> **FRAGMENTO DEL DOCUMENTO**
+ + + + +
Más de siete años después de que se aprobara la Ley 13/2005, de 1 de julio,
por la que se modificó el Código Civil para que el matrimonio puede
ser celebrado entre personas del mismo o distinto sexo, con plenitud e
igualdad de derechos y obligaciones, el Tribunal Constitucional desestimó
ayer, 6 de noviembre, el recurso de inconstitucionalidad presentado
contra dicha Ley por diputados del Grupo Popular. Dicho recurso no
suspendió la aplicación de la Ley por lo que se han venido celebrando
miles de matrimonios entre personas del mismo sexo.
Lo primero que cabe decir es que
el resultado final al que llegado nuestro Alto Tribunal no ha sido muy
distinto a lo que han venido concluyendo otros Tribunales
Constitucionales o Supremos, aunque en otros países no precisaron de
tanto tiempo para ello.
En Canadá, el Tribunal Supremo
federal declaró ya en 2004 que una reforma legal que admitiese el
matrimonio entre personas del mismo sexo no sería contraria a la Charter of Rights.
Poco después se aprobó la Ley federal de 20 de julio de 2005, que
regula el matrimonio entre homosexuales con los mismos derechos y
deberes que el de los heterosexuales.
Más allá han llegado el Tribunal
Supremo de Sudáfrica y el Supremo Tribunal Federal de Brasil: para el
primero, ya en 2005, lo inconstitucional era la concepción
exclusivamente heterosexual del matrimonio presente en el Common Law y en la Marriage Act
al excluir, en contra de los mandatos constitucionales de igualdad y
dignidad, que las parejas del mismo sexo disfrutasen del estatus,
derechos y obligaciones concedidos a las parejas heterosexuales. En la
misma línea, el Supremo Tribunal Federal brasileño concluyó en 2011 que
nadie puede ser privado del derecho a convivir, fáctica o jurídicamente,
con otra persona en razón a su orientación sexual.
+ + + + +
> **MATERIAL**

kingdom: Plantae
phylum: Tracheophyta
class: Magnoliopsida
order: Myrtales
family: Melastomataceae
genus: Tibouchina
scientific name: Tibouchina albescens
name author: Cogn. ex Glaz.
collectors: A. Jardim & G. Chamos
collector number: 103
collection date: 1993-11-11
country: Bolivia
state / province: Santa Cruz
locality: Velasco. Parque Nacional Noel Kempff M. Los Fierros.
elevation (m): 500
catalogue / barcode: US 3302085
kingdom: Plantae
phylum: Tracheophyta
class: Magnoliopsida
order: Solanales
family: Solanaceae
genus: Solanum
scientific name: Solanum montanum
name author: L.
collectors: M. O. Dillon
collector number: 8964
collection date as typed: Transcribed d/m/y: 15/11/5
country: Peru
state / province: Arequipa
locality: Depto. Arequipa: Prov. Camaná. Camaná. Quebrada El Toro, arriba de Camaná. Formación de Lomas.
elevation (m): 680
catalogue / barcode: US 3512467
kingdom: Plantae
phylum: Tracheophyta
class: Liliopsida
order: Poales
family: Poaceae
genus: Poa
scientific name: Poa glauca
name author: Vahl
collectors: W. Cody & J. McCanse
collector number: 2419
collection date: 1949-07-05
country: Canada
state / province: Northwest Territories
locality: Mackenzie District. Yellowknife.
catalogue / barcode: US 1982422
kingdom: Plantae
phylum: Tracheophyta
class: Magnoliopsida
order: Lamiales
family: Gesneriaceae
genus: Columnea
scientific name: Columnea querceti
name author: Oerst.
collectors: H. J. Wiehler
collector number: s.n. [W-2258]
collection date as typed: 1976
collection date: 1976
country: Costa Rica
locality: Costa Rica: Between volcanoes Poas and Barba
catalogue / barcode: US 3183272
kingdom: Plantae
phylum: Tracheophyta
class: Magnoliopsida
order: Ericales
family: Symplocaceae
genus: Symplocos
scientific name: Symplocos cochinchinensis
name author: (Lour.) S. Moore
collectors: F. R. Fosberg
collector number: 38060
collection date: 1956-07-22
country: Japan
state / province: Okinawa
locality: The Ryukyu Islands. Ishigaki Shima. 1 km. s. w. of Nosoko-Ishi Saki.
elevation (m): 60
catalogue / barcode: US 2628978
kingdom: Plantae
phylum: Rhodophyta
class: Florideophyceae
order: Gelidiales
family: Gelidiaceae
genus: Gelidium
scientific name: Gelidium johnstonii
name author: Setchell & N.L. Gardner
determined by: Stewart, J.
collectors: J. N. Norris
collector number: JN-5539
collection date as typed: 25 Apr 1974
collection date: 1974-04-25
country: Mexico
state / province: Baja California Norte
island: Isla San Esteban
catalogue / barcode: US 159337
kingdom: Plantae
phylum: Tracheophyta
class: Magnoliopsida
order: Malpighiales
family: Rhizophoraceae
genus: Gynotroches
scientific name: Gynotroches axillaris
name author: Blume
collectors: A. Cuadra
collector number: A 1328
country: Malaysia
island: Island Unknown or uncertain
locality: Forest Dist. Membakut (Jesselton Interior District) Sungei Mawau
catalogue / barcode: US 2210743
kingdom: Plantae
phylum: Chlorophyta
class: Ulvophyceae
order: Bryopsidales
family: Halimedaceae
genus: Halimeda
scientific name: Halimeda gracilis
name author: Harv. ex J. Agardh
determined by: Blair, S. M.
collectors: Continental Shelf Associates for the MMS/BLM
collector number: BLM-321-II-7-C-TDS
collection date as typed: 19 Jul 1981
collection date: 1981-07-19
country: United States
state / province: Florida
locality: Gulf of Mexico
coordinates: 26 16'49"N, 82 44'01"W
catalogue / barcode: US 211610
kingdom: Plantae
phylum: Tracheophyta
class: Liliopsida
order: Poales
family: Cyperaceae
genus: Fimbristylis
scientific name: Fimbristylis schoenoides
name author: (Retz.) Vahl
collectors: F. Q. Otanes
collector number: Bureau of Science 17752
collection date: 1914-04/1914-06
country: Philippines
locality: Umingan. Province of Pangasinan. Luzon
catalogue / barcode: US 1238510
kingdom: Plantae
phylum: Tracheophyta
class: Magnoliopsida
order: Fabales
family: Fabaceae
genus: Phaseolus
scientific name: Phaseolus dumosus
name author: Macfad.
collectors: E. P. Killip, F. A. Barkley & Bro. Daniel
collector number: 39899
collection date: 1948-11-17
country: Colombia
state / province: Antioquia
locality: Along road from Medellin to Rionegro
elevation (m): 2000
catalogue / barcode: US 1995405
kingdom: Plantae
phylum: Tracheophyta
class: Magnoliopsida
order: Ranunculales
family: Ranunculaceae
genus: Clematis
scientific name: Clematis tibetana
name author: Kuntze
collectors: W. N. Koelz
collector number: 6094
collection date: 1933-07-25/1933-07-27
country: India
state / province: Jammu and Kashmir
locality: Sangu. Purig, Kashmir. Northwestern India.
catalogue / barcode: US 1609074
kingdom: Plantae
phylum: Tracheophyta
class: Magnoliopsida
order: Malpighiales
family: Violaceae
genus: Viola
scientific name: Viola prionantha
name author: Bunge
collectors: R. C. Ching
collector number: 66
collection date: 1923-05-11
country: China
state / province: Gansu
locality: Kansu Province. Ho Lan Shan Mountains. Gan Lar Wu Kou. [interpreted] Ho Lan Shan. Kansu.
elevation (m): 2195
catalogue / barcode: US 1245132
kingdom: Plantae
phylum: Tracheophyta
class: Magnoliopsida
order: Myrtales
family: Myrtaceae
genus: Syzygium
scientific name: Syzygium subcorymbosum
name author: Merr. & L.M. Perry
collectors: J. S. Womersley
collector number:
+ + + + +
> **CONSIGNA**
Prosigue, por favor, el texto sobre el matrimonio entre personas del mismo sexo a partir de su última oración. Los registros son un material aparte, independiente del fragmento.

> **RESPUESTA**
En España el debate jurídico se
ha centrado en el enunciado del artículo 32.1 de la Constitución, donde
se dispone que “el hombre y la mujer tienen derecho a contraer
matrimonio con plena igualdad jurídica”. Es bien conocido que la
configuración heterosexual del matrimonio era la que había en el momento
de aprobar la Norma Fundamental y es la que se ha mantenido hasta 2005.
Pero el primer sentido de ese precepto es que, a diferencia de lo que
ocurrió en épocas no muy lejanas en nuestro país, no pueden existir en
el matrimonio diferencias jurídicas entre hombres y mujeres. La
igualdad, que es además un valor superior de nuestro ordenamiento
jurídico, se menciona de manera expresa al constitucionalizar la
institución matrimonial, lo que revela el mandato de que dicha
institución incluya a hombres y mujeres con los mismos derechos y
deberes. Por tanto, el artículo 32.1 no contiene una previsión de que el
matrimonio tenga que ser una unión heterosexual sino de que debe ser
una unión basada en la igualdad. No por casualidad en Estados Unidos las
personas contrarias al matrimonio igualitario abogan por incluir en las
Constituciones estatales la heterosexualidad como elemento que define
esas uniones, como se ha hecho, por ejemplo, en la Constitución de
Ecuador.
En segundo lugar, la lectura del
artículo 32.1 no avala una interpretación excluyente del matrimonio
entre personas del mismo sexo: si la Constitución no ha querido definir
el matrimonio como la unión entre una mujer y un hombre no hay motivo
para entender que tal precepto diseña un único tipo constitucionalmente
posible de matrimonio: el heterosexual. Como dijo en fecha temprana el
Tribunal Constitucional, la Constitución es un marco de coincidencias
suficientemente amplio como para que en él quepan opciones políticas de
muy diferente signo. La labor de interpretación de la Constitución no
consiste en cerrar el paso a las opciones o variantes, imponiendo
autoritariamente una de ellas (Sentencia del Tribunal Constitucional 11/1981, de 8 de abril).
Desde esta perspectiva, la Ley 13/2005 es, cuando menos, un buen
ejemplo de concreción política de lo constitucionalmente posible.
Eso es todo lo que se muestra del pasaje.